Johnny Tomorrow - Awe & Wonder
Saturday, September 18, 2010
Last night I had a hot date in our new Malibu. I picked up Rebecca and I took her to the Planetarium to a
Fringe Show called Johnny Tomorrow. This one hour long production used all the wonderful lights and the planetarium's Harold the Zeiss projector. One of the show operators is the legendary Long John Tanner who used to fit his 6 foot 5 inch frame into his original Mini.
Johnny Tomorrow was written and acted by Michael Unger, a man in his 20s who has a love for astronomy, David Bowie and Carl Sagan (I am not sure if that would be in correct order). His show is a re-introduction to a world before science fiction film special effects became old hat a few weeks after the showing of the film. It was an intimate and autobiographical show about discovering the wonders of the night sky by having gone as a child, sometime after Unger was born in 1975 to the Macmillan Planetarium which has been a Vancouver fixture for 40 years but, of late, has been shrouded by a Romulan cloaking device so that it has become virtually invisible to Vancouverites.
The Macmillan Planetarium made an impression on the young Michael Unger and he returned many times for laser show (not only astronomical ones) produced by Craig McCaw. Around 2002 Unger returned in the capacity of an enthusiastic teacher of things cosmos by answering questions on the planetarium help line and by giving classes to young people.
Unger’s enthusiasm was palpable as he told us of his special hero Carl Sagan who with his soon-to-be-wife was in the organizing of our world’s message to any listeners out there which was imbedded in a gold (actually gold plated copper) LP (has technology changed?) that was place in the innards of inserted in the innards of both Voyager craft launched in 1977. It seems that when the one of the Voyagers was about to leave our solar system, Sagan convinced the folks at NASA to turn its camera around and get a snap of a little pale blue dot that was our planet.
Many, including this blogger have made much of the photograph taken my astronaut William Sanders in 1968 during the Apollo 8 mission. It said, “We who are here (the moon) are from there. This was the first instance of humans being able to look back at themselves.

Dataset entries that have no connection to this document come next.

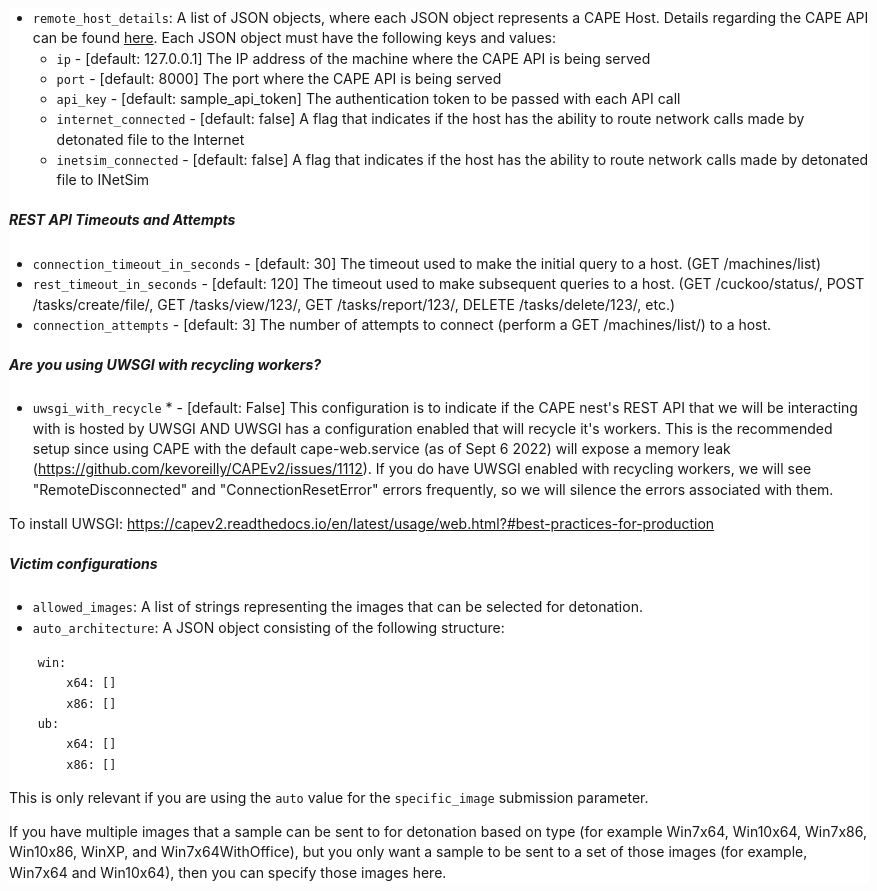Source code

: - `remote_host_details`: A list of JSON objects, where each JSON object represents a CAPE Host. Details regarding the CAPE API can be found [here](https://capev2.readthedocs.io/en/latest/usage/api.html). Each JSON object must have the following keys and values:
  - `ip` - [default: 127.0.0.1] The IP address of the machine where the CAPE API is being served
  - `port` - [default: 8000] The port where the CAPE API is being served
  - `api_key` - [default: sample_api_token] The authentication token to be passed with each API call
  - `internet_connected` - [default: false] A flag that indicates if the host has the ability to route network calls made by detonated file to the Internet
  - `inetsim_connected` - [default: false] A flag that indicates if the host has the ability to route network calls made by detonated file to INetSim

##### REST API Timeouts and Attempts

- `connection_timeout_in_seconds` - [default: 30] The timeout used to make the initial query to a host. (GET /machines/list)
- `rest_timeout_in_seconds` - [default: 120] The timeout used to make subsequent queries to a host. (GET /cuckoo/status/, POST /tasks/create/file/, GET /tasks/view/123/, GET /tasks/report/123/, DELETE /tasks/delete/123/, etc.)
- `connection_attempts` - [default: 3] The number of attempts to connect (perform a GET /machines/list/) to a host.

##### Are you using UWSGI with recycling workers?

- `uwsgi_with_recycle` \* - [default: False] This configuration is to indicate if the CAPE nest's REST API that we will be interacting with is hosted by UWSGI AND UWSGI has a configuration enabled that will recycle it's workers. This is the recommended setup since using CAPE with the default cape-web.service (as of Sept 6 2022) will expose a
  memory leak (https://github.com/kevoreilly/CAPEv2/issues/1112). If you do have UWSGI enabled with recycling workers, we will see "RemoteDisconnected" and "ConnectionResetError" errors frequently, so we will silence the errors associated with them.

To install UWSGI: https://capev2.readthedocs.io/en/latest/usage/web.html?#best-practices-for-production

##### Victim configurations

- `allowed_images`: A list of strings representing the images that can be selected for detonation.
- `auto_architecture`: A JSON object consisting of the following structure:

```
    win:
        x64: []
        x86: []
    ub:
        x64: []
        x86: []
```

This is only relevant if you are using the `auto` value for the `specific_image` submission parameter.

If you have multiple images that a sample can be sent to for detonation based on type (for example Win7x64, Win10x64, Win7x86, Win10x86, WinXP, and Win7x64WithOffice), but you only want a sample to be sent to a set of those images (for example, Win7x64 and Win10x64), then you can specify those images here.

It was not quite the same thing as early photographs taken by other astronauts that showed the curvature of the earth from outer space.
When Unger pointed at a rapidly receding Earth (nicely projected by the Zeiss that is affectionately called Harold) and that Earth became a dot which then disappeared it was a shock to some of us (who have yet to be under wowed by rapidly changing special effects and technology).
Unger told us that if we are to believe in the existence of little green men or whatever, beyond the possibility of bacteria or microbes on some of our planets’ moons it will have to firmly rely on faith since there has been no evidence yet of other star system Gorts and their handlers.
It was that faith and that ability to be mesmerized, surprised and cheerfully amazed by the wonders of the cosmos by our host Johnny Tomorrow that gave me faith that all is not lost if our dissipated Facbooking youth can one day become the pleasant geek that faced us with a space suit and a motorcycle helmet. I think Rebecca might have learned a few things or two.
As we left I heard a voice say, “Is that Alex Waterhouse-Hayward? This is Craig McCaw.” For an explanation on who that person was read the guest blog below by Les Wiseman below.
Jonhny Tomorrow is one for three more nights including tonight at 7.